AC only: not for Superchargers
This is the limit to understand before you buy. The Lectron is a passive AC adapter. It works at Tesla's AC chargers, but it does not make your J1772 car compatible with Tesla Superchargers, which are DC fast chargers. No simple adapter does. If your goal is road-trip DC fast charging, this is not the product for that, and you should not expect it to be.
Check the direction against your car. The Lectron is for a J1772 car using a Tesla-style charger. If your car already has a NACS port, or you are trying to charge a Tesla at a J1772 station, you need the opposite adapter; see our best J1772-to-Tesla adapters. And if the connector names are still fuzzy, the NACS vs J1772 guide sorts them out.
Build, fit, and safety
As a current-carrying part, the fit is what matters most. The Lectron is designed to seat firmly at both ends so the contacts stay tight under load, and it has the long track record and volume of owner feedback that a value-brand rival cannot match. On safety, the standard to look for on any EV adapter is UL 2251; confirm the current listing on the live product page before you leave a car charging on any adapter unattended, and stop using it if it ever feels loose or gets unusually warm. None of that is unique to this unit; it is basic hygiene for a part that carries the whole charging current.

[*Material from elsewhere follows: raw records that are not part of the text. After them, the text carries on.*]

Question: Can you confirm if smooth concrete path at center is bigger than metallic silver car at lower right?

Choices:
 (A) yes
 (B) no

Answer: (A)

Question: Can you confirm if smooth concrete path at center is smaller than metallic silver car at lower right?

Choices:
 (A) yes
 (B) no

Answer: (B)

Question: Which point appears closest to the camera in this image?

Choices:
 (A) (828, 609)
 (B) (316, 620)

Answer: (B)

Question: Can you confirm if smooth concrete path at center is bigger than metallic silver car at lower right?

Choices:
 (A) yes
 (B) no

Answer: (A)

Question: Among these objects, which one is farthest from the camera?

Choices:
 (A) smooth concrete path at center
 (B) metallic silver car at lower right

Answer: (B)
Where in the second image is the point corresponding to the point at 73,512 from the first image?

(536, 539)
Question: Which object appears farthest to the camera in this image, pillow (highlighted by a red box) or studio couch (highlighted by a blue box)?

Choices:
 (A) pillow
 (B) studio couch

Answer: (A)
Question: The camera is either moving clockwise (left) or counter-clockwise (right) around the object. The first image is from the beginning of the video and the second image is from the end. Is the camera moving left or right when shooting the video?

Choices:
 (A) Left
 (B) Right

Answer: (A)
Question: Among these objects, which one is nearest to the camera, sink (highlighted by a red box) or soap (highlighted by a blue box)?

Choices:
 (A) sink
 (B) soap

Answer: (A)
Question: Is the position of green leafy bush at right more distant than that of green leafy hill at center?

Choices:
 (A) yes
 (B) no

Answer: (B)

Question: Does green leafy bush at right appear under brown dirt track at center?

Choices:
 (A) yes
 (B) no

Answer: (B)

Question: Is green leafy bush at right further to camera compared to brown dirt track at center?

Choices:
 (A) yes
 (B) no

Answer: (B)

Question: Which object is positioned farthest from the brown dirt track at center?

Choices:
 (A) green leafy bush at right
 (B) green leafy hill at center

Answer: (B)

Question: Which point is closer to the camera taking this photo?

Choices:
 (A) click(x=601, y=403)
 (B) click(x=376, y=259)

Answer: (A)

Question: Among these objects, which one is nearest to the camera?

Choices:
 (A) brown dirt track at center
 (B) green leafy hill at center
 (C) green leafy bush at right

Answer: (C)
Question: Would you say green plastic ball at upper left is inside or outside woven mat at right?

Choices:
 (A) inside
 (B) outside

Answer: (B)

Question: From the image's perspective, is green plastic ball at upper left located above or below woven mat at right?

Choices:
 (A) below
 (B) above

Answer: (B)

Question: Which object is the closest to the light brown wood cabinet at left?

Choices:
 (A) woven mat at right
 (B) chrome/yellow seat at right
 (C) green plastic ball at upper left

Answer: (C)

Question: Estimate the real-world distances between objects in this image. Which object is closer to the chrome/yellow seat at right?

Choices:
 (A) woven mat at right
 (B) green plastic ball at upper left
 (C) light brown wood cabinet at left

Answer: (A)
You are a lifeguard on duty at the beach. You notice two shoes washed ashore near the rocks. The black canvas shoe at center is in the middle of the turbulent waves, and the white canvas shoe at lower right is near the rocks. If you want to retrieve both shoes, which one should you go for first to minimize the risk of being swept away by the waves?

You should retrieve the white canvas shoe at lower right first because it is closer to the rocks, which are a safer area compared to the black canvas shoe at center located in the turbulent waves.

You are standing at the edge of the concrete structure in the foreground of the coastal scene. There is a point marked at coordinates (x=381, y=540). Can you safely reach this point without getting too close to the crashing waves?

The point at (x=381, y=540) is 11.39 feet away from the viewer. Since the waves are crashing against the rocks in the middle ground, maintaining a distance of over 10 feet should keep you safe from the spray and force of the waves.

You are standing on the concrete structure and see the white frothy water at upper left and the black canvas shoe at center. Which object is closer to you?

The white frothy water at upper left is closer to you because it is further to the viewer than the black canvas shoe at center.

How it compares to the value pick
The main alternative is the EVDANCE NACS-to-J1772 adapter, which does the identical job, is rated even higher (to 80 amps), and usually costs less. What you get by paying up for the Lectron is track record and the reassurance of the most-reviewed option in the category. If brand history matters more to you than saving a little, the Lectron is the conservative buy; if price leads, the EVDANCE is worth a look. We line them up on the best NACS-to-J1772 adapters page.
Who should buy it
Buy the Lectron if you drive a J1772 EV and regularly encounter Tesla-style AC chargers: a workplace, a relative's Wall Connector, or a hotel chain that standardized on Destination Chargers. Skip it if your car already has a NACS port, if you need to charge a Tesla at a J1772 station, or if you are chasing DC fast charging, because none of those is what this adapter is built for.